Where In the World Will Defunct German Satellite Fall?

Another one bites the dust. Just under a month after a dead NASA climate satellite crashed harmlessly into the Pacific Ocean in an uncontrolled re-enry, a defunct German X-ray satellite is headed for much the same fate.

The Roentgen satellite, aka ROSAT, launched in 1990 by the U.S., was a collaboration between NASA, the British space agency and the Germany space agency. Having exhausted its fuel in 1997 and suffered permanent damage after pointing its camera directly at the sun in 1998, the defunct satellite continued to orbit the earth as a piece of space junk. Now in a decaying orbit, it is expected to re-enter the earth in an uncontrolled free-fall between Saturday, October 22 and Sunday, October 23, according to the German Aerospace Agency (via Space Policy Online).

This time, though, the odds of the satellite striking a person on the ground, anyone in the world, are greater: 1-in-2,000 compared to the 1-in-3,200 odds of the UARS satellite.

Although, as we saw in that case, those numbers are a bit misleading because they are reflective of 1 person being struck for every hypothetical 2,000 or 3,200 satellites that crash.

Instead, a more useful odds calculation is for the risk that the satellite will strike you personally. Multiplied by the number of people on earth (approximately 7 billion), the odds are drastically reduced, to about 1-in-14 trillion in the case of the ROSAT satellite.

Strangely, though, ROSAT was a significantly smaller and lighter satellite than UARS: 2.4 tons for ROSAT compared to about 6.5 tons for UARS. The reason the risk is greater this time is due to the fact that more of the ROSAT satellite’s mass is expected to survive re-entry, an estimated 1.7 tons, compared to UARS, in which under a ton of debris survived the re-entry.

“The fact that the ROSAT re-entry risk estimate is higher than for UARS lies in the surviving mass, which, percentage-wise, is considerably higher for ROSAT than for UARS, and hence, the net mass reaching ground is higher for ROSAT than for UARS,” Heiner Klinkrad, head of the European Space Agency’s Orbital Debris Office, told Life’s Little Mysteries, a sister site to SPACE.com. “This is due to the ROSAT internal mirror assembly that is very resistant to [heat] during re-entry.”

Again, though, as in the case of UARS, nobody – not NASA, not the German space agency – has a definite idea of where on Earth the satellite’s debris will end up, due to the fact that its fall is uncontrolled.
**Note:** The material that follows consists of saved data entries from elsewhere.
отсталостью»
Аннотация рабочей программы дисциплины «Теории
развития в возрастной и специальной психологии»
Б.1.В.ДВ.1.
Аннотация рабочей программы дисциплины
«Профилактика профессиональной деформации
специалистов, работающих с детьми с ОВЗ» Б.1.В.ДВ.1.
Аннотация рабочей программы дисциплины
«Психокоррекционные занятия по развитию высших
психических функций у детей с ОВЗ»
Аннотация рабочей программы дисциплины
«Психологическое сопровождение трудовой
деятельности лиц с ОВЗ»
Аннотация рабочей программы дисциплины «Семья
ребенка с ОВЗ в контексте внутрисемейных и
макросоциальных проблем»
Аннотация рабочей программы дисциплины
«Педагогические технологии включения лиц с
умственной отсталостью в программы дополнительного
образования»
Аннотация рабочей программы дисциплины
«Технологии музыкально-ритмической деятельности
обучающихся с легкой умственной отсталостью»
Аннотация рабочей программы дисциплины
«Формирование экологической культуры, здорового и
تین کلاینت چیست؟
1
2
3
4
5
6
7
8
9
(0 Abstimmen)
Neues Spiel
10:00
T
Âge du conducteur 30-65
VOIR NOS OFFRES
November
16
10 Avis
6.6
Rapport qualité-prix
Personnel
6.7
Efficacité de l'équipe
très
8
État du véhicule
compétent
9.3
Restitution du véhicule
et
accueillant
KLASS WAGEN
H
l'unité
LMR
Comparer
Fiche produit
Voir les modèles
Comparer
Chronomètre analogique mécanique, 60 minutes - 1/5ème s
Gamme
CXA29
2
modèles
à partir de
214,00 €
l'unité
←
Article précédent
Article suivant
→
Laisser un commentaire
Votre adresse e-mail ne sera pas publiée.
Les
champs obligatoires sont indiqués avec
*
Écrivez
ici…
Various private or quasi-private aerospace companies are trying to track the satellite and offer updated projections of its likely re-entry path. The best source we’ve found, from monitoring UARS, is The Aerospace Corporation, which at the time of this posting, projects ROSAT to re-enter over South America, somewhere between Bolivia and Brazil, at 5:33 am ET, plus or minus six hours. This is highly subject to change.

Meanwhile, amateur astrophotographer Thierry Legault, an engineer by profession, has again managed to capture several images of the satellite in orbit, using his own home-rigged telescope equipment on the ground.

Check out his latest, taken on October 16:


More background on the satellite: For ROSAT’s first six months, it conducted an X-ray survey and extreme ultraviolet survey of the entire sky. After that, it switched to a “pointed observation” mode, focusing on specific objects, including comets, discovering that some emit X-rays, according to Universe Today. In 1994, after four years of operation (long beyond the 18-month lifespan originally predicted), the satellite was shut off to conserve fuel, NASA notes. Several additional projects were carried out in late 1998 and early 1999, but in 1998, the satellite’s star-tracker suffered a fatal error, pointing the satellite’s camera at the sun, frying it, according to SPACE.com.